Der Präsident der Vereinigten Staaten ist der Verwalter des Weißen Hauses für zukünftige Generationen von First Families. Er ist jedoch nicht der Eigentümer!
Richter Richard Leon — Gerichtsurteil
Leon, von dem republikanischen Präsidenten George W. Bush ernannt, kam zu dem Schluss, dass die Denkmalschutzorganisation mit hoher Wahrscheinlichkeit in ihrer Klage Erfolg haben werde, da kein bestehendes Gesetz Trump die behauptete Befugnis für das Projekt einräumt.
Das Urteil stellt die erste größere juristische Niederlage für Trumps ehrgeizige Pläne dar, den Komplex des Weißen Hauses umzugestalten. Bauarbeiter haben bereits den Ostflügel abgerissen und damit das Erscheinungsbild der historischen Anlage grundlegend verändert.

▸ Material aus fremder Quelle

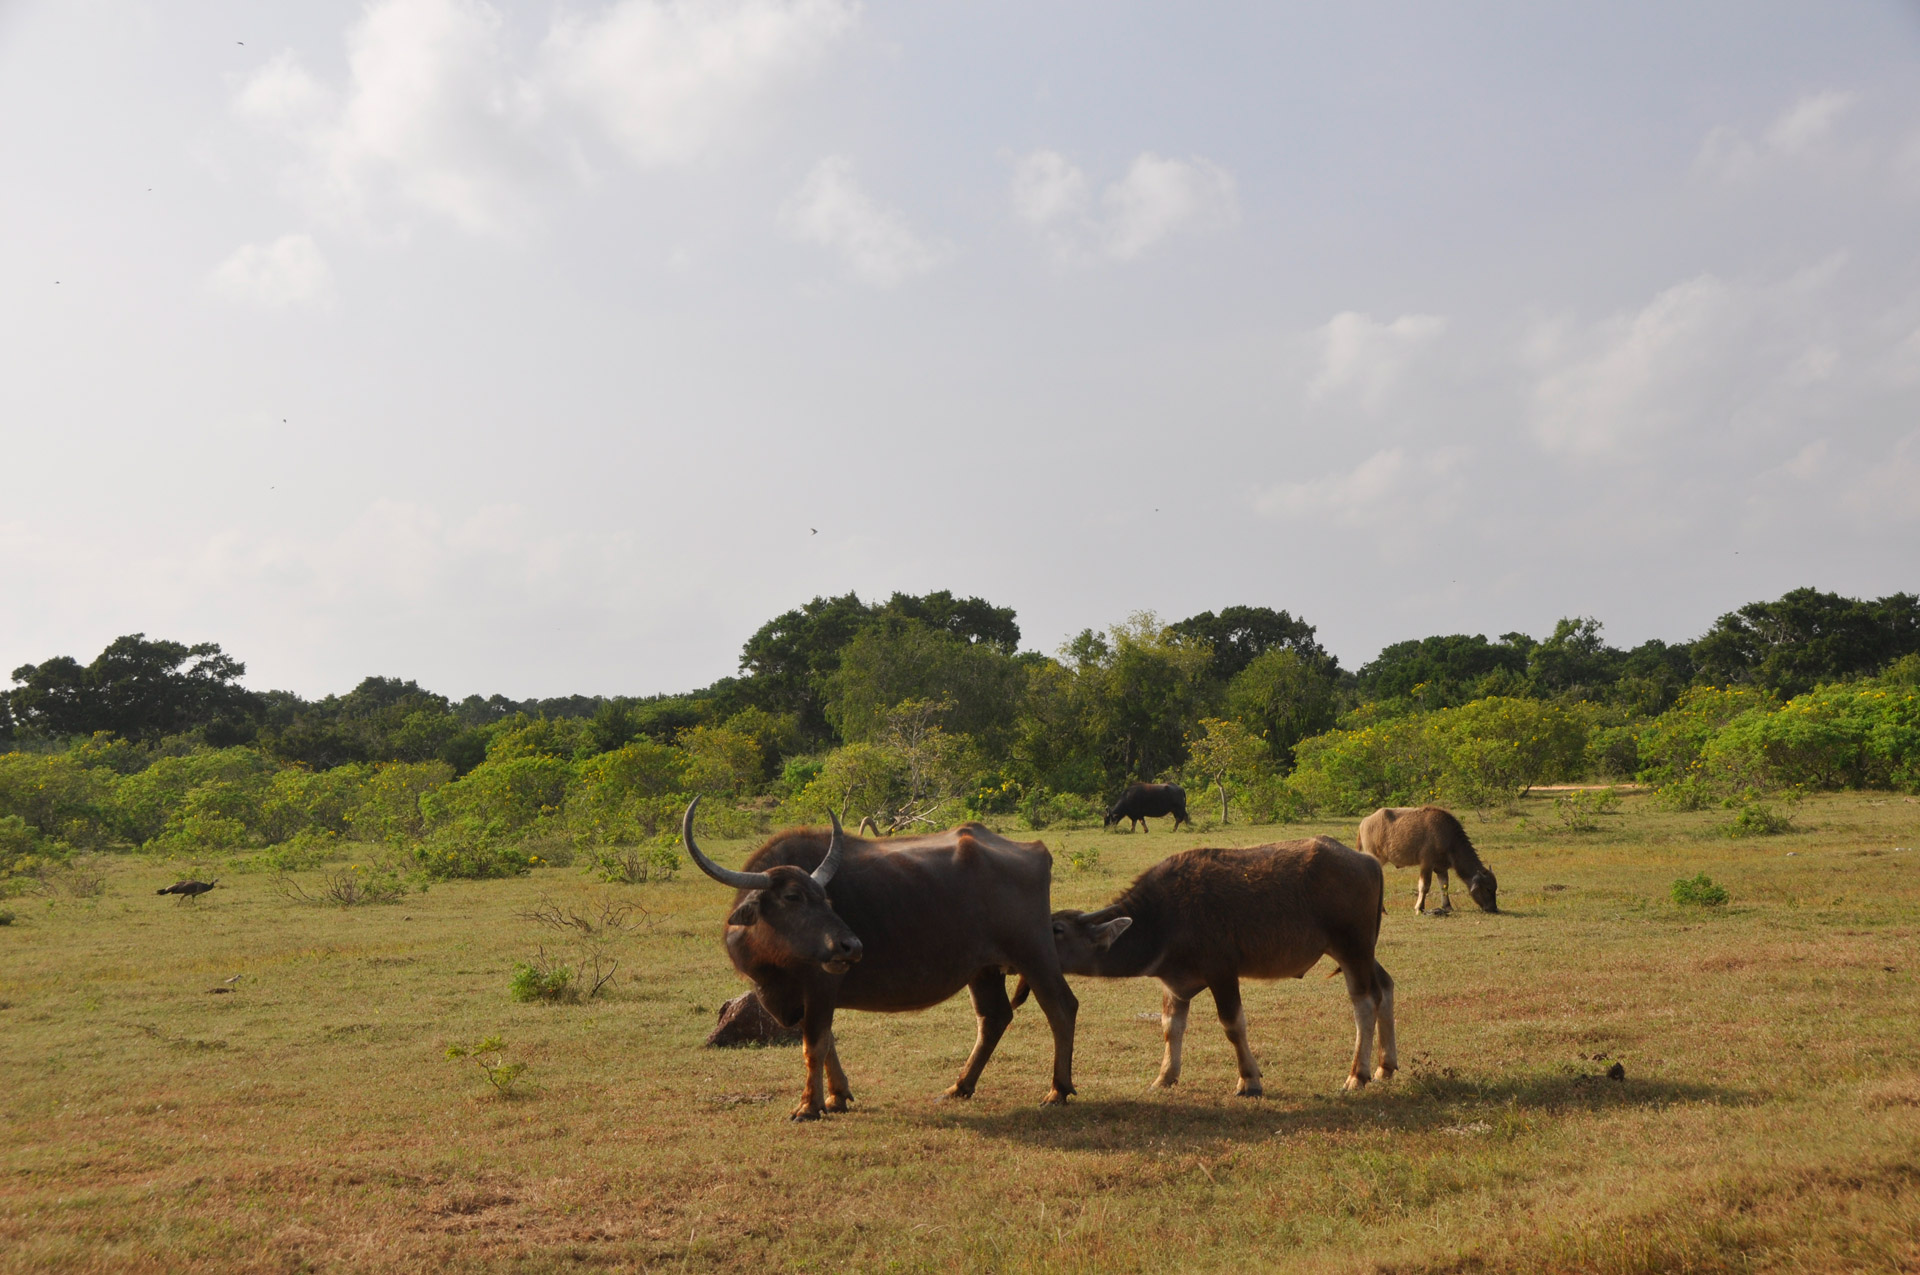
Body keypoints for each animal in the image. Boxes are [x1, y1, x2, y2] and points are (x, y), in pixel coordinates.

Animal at [687, 802, 1082, 1121]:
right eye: (792, 897)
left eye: (825, 898)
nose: (851, 946)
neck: (774, 963)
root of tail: (1034, 850)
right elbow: (827, 1043)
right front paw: (837, 1096)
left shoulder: (821, 986)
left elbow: (814, 1044)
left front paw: (808, 1106)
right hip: (983, 970)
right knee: (994, 1017)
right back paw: (959, 1087)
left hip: (1035, 954)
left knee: (1061, 1007)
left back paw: (1058, 1089)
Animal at [1013, 837, 1405, 1098]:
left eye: (1057, 929)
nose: (1030, 945)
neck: (1163, 917)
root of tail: (1366, 861)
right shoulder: (1174, 984)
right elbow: (1171, 1027)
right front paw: (1165, 1076)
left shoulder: (1222, 973)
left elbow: (1232, 1025)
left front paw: (1249, 1080)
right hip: (1358, 951)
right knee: (1384, 987)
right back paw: (1385, 1066)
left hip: (1352, 948)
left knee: (1363, 1003)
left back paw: (1358, 1074)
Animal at [1351, 806, 1497, 917]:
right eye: (1488, 889)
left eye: (1495, 888)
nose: (1493, 909)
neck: (1448, 836)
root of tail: (1364, 822)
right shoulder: (1427, 863)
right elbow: (1424, 886)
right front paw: (1419, 908)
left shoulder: (1441, 868)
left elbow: (1444, 886)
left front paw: (1447, 906)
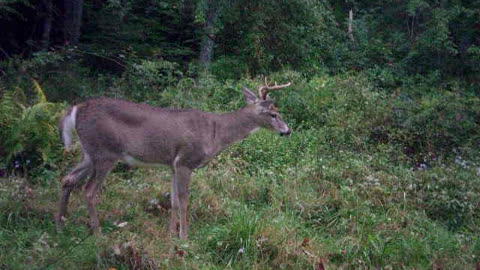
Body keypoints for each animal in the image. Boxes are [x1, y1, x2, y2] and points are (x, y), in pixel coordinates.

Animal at [54, 79, 290, 239]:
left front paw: (171, 235)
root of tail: (76, 109)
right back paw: (98, 233)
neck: (215, 132)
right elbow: (184, 200)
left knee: (67, 179)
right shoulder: (185, 161)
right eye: (273, 114)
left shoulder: (172, 165)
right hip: (105, 153)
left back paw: (61, 224)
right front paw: (184, 237)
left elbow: (174, 201)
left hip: (89, 153)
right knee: (89, 191)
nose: (287, 130)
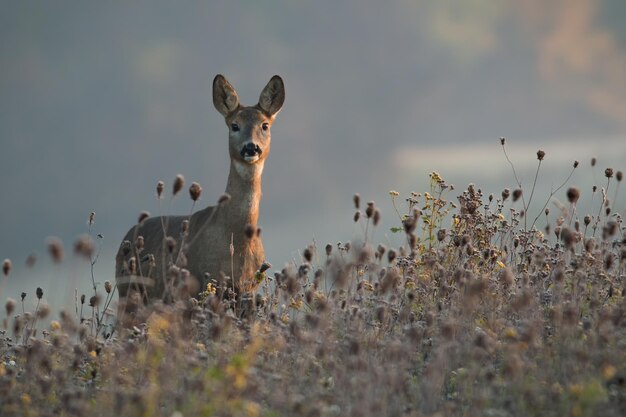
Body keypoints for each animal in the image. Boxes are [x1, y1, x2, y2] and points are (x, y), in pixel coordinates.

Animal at [115, 75, 286, 320]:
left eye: (265, 125)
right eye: (234, 125)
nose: (251, 148)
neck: (234, 237)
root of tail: (127, 237)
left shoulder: (247, 291)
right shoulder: (204, 286)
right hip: (129, 292)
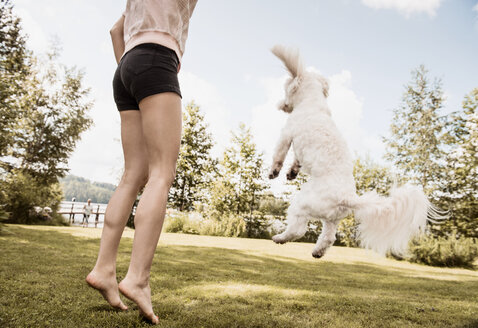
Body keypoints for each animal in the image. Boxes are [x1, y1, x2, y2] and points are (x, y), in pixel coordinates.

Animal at [268, 44, 444, 258]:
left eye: (285, 90)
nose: (281, 105)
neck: (313, 105)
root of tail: (347, 198)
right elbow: (296, 161)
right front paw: (292, 172)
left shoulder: (287, 134)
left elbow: (279, 154)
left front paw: (274, 172)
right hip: (332, 218)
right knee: (328, 237)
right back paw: (317, 252)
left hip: (302, 204)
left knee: (297, 230)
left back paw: (280, 238)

NPR stellt das Urteil als bedeutende rechtliche Entwicklung dar und betont die verfassungsrechtliche Begründung des Richters sowie Trumps Reaktion. Der Sender hebt die Kontroversen rund um das Projekt hervor und verweist auf die überwältigend negative öffentliche Resonanz.
Die BBC rahmt die Geschichte als prozedurale Auseinandersetzung über präsidiale Befugnisse und rechtliche Vorgaben ein. Der Sender unterstreicht die Feststellung des Richters, dass Trump etablierte Verfahren für Änderungen an Bundesimmobilien nicht eingehalten habe.